In 1960 he played Danny Ocean alongside the rest of the rat pack in the ultimate Las Vegas casino heist film, Ocean's 11. The idea behind the robbery came from a gas station attendant. When Peter Lawford, who had bought the film rights, approached Sinatra about starring in the film, he reportedly said, "Forget the movie, let's pull the job". The New York Times liked the film's dialogue and skilled performances, but lamented that former war heroes could treat robbery and crime with no moral baggage or seeming consequence. The Times' critic must have missed the end of the movie, when Danny's crew suffers from a finale that brings them all to tears.

One of Frank Sinatra's most controversial roles occurred in The Manchurian Candidate, released in 1962. The cold war thriller had a star packed cast with Angela Lansbury, Janet Leigh, Henry Silva and James Gregory. Sinatra plays Major Bennett Marco, a Korean war veteran who uncovers a plot to assassinate a Presidential candidate in an upcoming election by one of the men he served time with in a POW camp. The plot is the result of wartime brainwashing by the communists. After the Kennedy assassination, the movie fell out of favor and, except for a brief viewing on NBC in 1974, was not seen again until 1987.

Sinatra appeared in another taboo breaking film in 1968 with his starring role in The Detective. Roger Ebert praised Sinatra's performance and the film's "clear, unsentimental look at a police investigation." The movie was one of the first films to tackle openly the subject of homosexuality and treat it seriously.

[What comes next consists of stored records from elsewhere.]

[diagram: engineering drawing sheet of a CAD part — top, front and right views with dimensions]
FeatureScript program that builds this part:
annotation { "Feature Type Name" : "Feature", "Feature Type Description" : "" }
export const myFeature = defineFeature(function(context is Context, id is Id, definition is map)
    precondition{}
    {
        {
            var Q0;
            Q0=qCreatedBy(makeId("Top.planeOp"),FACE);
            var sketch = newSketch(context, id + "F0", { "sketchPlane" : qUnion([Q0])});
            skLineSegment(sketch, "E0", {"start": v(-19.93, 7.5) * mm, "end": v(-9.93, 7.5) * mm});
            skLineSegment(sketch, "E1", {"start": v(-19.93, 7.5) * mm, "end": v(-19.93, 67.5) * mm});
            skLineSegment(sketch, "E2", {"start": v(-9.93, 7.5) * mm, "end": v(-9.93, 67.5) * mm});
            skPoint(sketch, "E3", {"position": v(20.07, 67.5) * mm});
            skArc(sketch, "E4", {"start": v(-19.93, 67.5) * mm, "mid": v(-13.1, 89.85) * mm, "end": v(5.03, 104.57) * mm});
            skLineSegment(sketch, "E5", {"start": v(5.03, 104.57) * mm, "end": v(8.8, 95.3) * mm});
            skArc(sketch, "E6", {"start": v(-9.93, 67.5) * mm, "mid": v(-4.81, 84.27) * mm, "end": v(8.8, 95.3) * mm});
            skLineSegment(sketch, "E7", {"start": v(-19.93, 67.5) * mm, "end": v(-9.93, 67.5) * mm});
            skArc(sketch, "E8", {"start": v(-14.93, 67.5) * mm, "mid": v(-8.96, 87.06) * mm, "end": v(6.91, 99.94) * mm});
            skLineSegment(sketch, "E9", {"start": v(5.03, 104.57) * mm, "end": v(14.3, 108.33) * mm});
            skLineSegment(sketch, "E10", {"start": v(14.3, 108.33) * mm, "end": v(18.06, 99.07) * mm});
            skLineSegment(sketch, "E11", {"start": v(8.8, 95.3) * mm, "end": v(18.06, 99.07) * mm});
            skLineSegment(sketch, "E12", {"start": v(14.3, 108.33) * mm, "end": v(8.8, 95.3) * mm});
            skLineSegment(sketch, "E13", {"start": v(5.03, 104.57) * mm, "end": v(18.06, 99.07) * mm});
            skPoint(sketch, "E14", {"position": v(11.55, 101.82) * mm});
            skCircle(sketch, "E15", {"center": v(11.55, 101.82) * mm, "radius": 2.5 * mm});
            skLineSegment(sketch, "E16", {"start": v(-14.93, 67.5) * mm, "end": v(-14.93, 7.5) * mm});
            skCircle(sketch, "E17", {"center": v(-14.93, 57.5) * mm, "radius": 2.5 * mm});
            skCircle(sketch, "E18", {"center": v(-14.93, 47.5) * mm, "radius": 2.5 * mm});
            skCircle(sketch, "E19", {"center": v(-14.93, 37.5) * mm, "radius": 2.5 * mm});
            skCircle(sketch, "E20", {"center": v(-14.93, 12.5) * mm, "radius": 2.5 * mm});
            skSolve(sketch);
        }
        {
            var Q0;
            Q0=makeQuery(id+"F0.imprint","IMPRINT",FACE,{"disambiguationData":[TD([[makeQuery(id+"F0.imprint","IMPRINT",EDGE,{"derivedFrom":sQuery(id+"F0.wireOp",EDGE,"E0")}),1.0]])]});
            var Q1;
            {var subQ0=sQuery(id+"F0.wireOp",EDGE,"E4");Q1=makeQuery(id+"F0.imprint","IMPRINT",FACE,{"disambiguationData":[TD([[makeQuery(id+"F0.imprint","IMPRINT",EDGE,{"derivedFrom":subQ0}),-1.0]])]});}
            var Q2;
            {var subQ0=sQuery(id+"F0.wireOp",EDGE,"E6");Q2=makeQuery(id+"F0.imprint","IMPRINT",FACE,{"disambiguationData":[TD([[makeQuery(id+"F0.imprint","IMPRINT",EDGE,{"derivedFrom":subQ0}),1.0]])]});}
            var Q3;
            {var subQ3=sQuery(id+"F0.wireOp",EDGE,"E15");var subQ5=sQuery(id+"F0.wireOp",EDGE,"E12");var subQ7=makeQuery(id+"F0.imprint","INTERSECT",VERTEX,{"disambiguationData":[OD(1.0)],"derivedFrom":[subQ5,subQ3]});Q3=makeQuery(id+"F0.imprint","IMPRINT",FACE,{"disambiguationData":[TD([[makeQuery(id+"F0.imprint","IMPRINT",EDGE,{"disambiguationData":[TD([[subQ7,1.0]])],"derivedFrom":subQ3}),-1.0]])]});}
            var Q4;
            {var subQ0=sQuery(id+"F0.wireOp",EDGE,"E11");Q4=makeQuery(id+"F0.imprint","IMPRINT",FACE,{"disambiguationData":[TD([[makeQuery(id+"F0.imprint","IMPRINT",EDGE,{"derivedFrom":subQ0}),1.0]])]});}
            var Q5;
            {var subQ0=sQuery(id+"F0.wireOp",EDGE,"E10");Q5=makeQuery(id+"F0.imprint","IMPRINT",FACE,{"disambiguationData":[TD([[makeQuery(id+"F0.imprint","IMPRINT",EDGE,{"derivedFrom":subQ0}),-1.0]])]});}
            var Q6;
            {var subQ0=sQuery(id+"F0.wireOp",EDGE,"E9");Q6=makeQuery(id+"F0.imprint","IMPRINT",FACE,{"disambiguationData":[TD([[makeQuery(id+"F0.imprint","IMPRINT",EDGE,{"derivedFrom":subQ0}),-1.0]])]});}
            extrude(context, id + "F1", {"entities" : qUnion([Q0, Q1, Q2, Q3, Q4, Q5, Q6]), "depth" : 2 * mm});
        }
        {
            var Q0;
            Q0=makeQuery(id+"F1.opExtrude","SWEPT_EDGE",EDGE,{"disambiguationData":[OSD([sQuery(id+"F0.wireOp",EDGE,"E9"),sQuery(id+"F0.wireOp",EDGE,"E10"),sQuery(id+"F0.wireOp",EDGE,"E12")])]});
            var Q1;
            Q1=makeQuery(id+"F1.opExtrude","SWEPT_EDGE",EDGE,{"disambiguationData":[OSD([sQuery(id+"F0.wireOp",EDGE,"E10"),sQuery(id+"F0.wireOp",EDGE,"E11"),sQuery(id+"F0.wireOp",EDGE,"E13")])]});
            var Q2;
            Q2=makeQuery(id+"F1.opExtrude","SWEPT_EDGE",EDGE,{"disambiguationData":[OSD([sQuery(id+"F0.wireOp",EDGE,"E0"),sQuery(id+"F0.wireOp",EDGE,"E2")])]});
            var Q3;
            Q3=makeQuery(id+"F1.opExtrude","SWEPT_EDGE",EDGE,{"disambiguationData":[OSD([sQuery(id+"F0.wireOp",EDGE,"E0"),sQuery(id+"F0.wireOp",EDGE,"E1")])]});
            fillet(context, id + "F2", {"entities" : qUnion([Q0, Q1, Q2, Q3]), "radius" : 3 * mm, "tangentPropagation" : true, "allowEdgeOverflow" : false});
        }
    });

Almost as interesting as Sinatra's appearance in so many fine crime movies are the movies he didn't make. He was chosen for the starring role in Dirty Harry, a character later made famous by Clint Eastwood. Sinatra had suffered a broken hand while filming The Manchurian Candidate, and as a result he was unable to lift the character's trademark .44 Magnum. The role was also turned down by John Wayne, Robert Mitchum and Burt Lancaster.

Frank Sinatra was also selected to play the star in the movie that was later filmed as Die Hard. Based on the novel Nothing Lasts Forever by Roderick Thorp, it was a sequel to The Detective, which had starred Frank Sinatra. Thus, the producer was obliged to offer the role to Sinatra. By the time filming was ready to begin, he was 73 years old, and turned it down. It later went to Bruce Willis.